Besides tamping down tensions with Iran, Europe also should encourage the United States to pressure its main Middle East proxy, Israel (recipient of at least $3 billion annually from American taxpayers), to get more serious about negotiating with the Palestinians over a two-state solution. Israeli foot-dragging over Hamas not recognizing Israel's right to exist might seem justified, but it really just provides a fig leaf over the failures of Israel’s own short-sighted leaders. Nothing will undermine Hamas’ credibility more than making gains in bilateral negotiations with the Palestinian Authority.

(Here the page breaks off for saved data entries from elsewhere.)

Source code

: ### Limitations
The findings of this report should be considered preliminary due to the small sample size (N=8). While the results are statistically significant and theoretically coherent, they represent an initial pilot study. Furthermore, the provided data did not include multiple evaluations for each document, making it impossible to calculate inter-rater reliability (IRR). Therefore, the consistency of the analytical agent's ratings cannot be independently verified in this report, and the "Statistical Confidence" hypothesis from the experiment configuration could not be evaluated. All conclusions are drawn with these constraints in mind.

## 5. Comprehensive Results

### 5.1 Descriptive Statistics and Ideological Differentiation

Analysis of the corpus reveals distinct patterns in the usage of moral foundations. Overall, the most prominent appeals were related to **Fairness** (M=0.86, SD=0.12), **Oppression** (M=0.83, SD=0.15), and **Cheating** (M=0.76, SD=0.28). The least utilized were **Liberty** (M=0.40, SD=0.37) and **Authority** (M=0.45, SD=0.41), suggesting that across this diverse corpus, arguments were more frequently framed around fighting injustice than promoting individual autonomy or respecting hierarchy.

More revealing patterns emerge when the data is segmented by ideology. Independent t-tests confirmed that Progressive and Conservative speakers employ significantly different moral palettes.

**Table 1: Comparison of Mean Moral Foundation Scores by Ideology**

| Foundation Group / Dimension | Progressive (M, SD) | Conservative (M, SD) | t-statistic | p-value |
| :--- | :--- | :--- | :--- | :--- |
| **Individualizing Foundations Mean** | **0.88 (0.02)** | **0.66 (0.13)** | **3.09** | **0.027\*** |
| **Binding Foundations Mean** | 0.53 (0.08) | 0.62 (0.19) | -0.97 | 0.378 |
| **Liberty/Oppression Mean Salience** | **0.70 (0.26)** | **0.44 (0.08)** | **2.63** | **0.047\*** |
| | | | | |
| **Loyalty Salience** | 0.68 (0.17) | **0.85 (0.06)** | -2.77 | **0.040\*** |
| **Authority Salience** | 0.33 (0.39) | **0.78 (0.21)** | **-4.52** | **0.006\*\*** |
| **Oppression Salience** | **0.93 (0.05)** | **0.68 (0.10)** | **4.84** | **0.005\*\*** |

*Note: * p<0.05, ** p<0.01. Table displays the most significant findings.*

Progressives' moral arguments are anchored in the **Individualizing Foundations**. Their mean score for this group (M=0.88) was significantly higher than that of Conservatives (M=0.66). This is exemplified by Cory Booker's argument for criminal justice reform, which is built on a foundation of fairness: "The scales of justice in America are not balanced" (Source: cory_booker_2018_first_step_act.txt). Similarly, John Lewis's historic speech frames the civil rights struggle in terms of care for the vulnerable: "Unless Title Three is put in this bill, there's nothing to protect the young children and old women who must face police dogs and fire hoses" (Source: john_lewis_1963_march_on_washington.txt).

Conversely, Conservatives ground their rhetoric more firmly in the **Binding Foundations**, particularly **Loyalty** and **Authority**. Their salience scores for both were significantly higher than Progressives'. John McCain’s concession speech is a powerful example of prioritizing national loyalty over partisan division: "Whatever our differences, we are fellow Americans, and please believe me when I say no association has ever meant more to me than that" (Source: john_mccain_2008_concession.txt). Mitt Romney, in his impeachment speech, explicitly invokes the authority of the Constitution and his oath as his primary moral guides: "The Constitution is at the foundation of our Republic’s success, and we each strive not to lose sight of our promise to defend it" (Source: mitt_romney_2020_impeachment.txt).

Israel has much to gain from a peaceful Middle East, as well as to contribute to it. It could become a key economic and technology hub, and lead a regional Renaissance. And a peaceful Middle East and Mediterranean basin, transformed by the emerging democracies and developing economies of the Arab Spring, would contribute much to Europe’s own peace and prosperity. So it’s time for all parties involved to get on with it.
Steven Hill is a political writer and author whose latest book is ‘Europe's Promise: Why the European Way is the Best Hope in an Insecure Age'.